PROBLEM STATEMENT:
If a line of the records contains the string "vino", copy it out.

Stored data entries
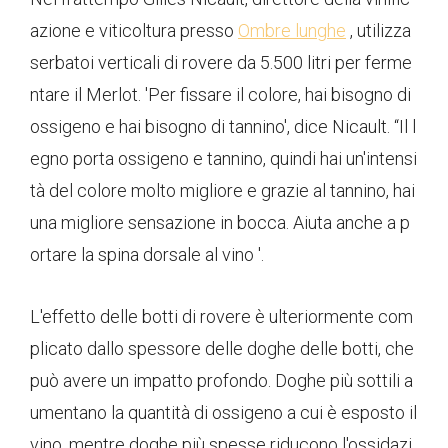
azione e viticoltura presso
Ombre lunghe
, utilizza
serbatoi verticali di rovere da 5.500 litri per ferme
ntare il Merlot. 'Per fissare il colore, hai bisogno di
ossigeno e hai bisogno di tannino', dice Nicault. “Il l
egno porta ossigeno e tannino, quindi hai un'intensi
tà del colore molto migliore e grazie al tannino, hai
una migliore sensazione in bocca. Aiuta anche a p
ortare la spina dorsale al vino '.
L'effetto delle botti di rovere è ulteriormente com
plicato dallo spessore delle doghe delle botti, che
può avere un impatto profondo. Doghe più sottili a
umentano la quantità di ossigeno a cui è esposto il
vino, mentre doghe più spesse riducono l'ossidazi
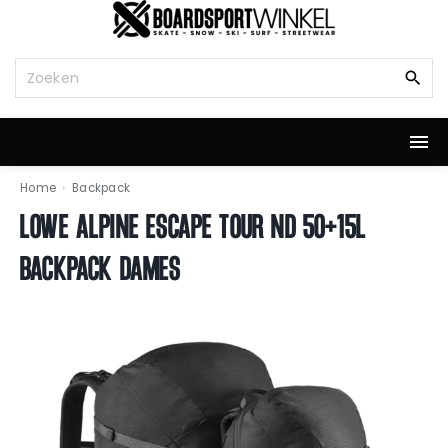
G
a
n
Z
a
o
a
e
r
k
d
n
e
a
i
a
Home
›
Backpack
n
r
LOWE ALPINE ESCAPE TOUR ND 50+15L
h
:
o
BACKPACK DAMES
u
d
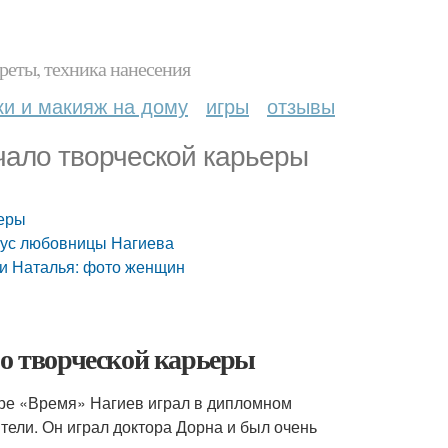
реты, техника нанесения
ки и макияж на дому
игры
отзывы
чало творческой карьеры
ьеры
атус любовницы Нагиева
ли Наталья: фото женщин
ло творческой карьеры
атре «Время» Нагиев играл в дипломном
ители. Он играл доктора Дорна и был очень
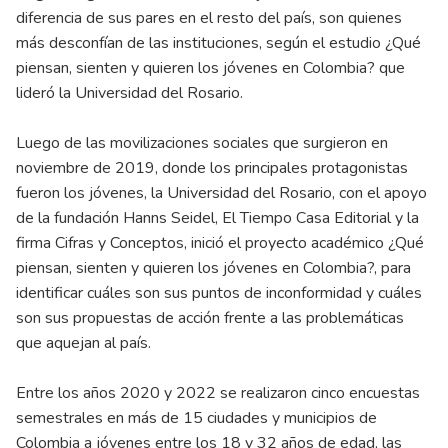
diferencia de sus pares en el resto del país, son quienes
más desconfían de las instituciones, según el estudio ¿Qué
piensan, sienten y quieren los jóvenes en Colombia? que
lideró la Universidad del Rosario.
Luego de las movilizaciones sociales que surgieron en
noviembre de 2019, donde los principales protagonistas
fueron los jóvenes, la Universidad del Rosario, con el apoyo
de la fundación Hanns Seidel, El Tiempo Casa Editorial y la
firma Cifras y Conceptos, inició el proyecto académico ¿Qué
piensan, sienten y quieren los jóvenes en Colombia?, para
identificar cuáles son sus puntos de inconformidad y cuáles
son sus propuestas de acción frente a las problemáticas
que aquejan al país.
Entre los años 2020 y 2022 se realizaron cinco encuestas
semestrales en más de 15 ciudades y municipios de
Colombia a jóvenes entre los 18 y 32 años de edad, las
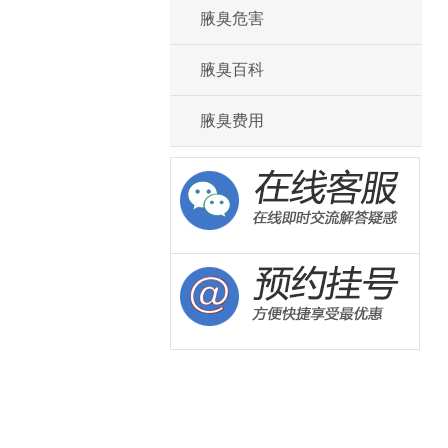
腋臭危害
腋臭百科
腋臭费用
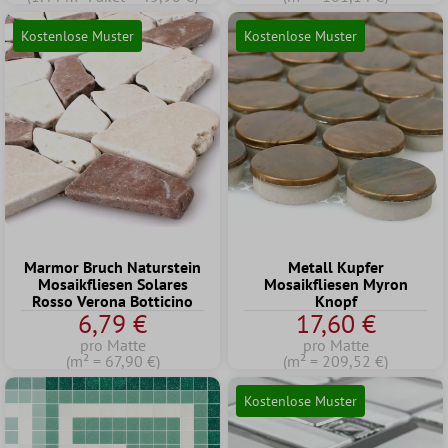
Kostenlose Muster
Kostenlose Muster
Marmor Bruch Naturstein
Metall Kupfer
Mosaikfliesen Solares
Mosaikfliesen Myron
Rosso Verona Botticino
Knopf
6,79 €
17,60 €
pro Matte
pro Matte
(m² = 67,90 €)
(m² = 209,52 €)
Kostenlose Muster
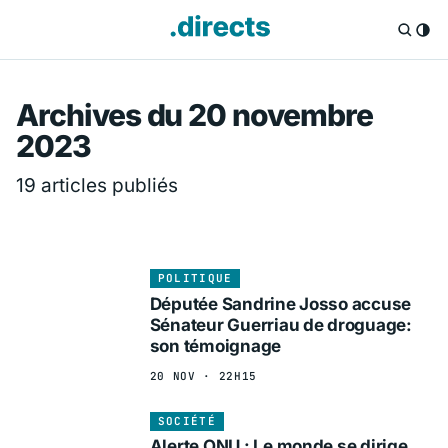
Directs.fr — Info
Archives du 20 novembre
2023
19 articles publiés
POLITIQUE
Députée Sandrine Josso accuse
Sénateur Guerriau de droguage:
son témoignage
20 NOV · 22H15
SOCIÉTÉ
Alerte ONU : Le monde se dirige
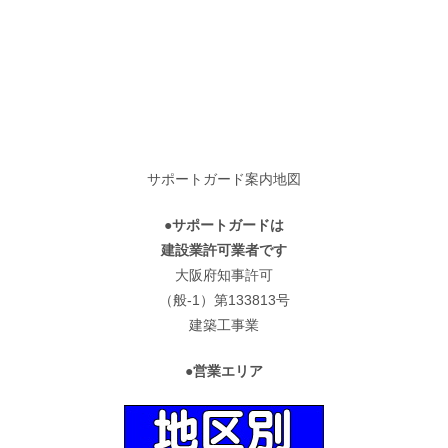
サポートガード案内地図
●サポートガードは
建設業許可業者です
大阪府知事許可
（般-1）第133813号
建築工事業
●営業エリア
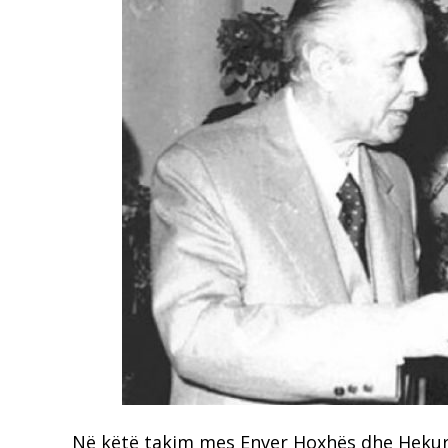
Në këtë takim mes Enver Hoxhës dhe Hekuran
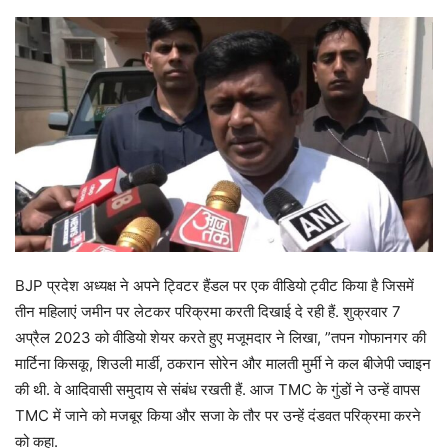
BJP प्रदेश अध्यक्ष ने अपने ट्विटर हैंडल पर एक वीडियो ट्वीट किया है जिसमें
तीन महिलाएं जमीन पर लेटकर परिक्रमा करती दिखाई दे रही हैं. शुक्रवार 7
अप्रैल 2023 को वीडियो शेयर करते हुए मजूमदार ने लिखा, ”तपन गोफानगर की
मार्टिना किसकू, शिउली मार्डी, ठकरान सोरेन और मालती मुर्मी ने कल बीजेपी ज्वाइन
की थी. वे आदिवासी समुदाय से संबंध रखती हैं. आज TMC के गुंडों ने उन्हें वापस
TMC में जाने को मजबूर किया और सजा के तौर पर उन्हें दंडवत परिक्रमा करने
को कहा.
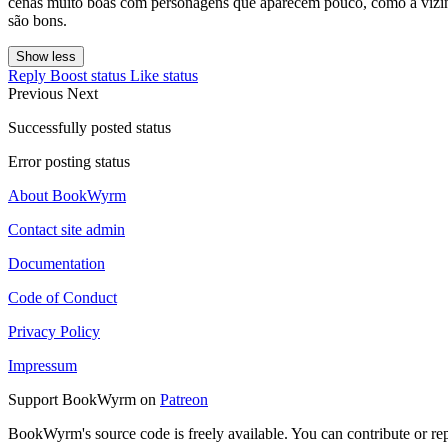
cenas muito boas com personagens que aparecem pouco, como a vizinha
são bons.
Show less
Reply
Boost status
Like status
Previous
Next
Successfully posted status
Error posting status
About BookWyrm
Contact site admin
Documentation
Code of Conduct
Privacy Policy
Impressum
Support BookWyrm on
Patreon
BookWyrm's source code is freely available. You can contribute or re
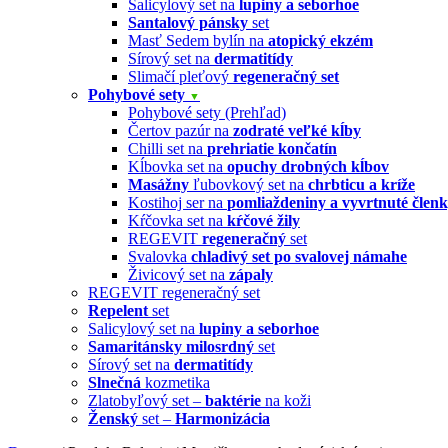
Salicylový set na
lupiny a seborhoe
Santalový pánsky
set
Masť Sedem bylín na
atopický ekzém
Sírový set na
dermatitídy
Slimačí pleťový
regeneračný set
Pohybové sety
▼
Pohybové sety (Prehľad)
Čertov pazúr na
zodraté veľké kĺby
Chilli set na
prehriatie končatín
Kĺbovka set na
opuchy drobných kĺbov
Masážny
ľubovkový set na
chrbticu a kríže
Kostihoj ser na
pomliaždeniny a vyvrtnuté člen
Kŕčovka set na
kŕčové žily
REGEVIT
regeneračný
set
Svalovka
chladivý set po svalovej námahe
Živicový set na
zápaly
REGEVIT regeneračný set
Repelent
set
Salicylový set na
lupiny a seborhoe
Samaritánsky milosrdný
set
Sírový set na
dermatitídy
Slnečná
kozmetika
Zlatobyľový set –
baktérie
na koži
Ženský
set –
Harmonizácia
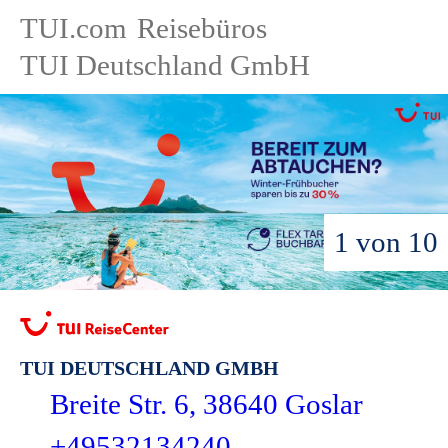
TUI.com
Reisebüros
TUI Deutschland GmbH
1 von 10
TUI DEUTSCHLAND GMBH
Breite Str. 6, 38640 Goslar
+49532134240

WORKED SOLUTION:
ortare la spina dorsale al vino '.
vino, mentre doghe più spesse riducono l'ossidazi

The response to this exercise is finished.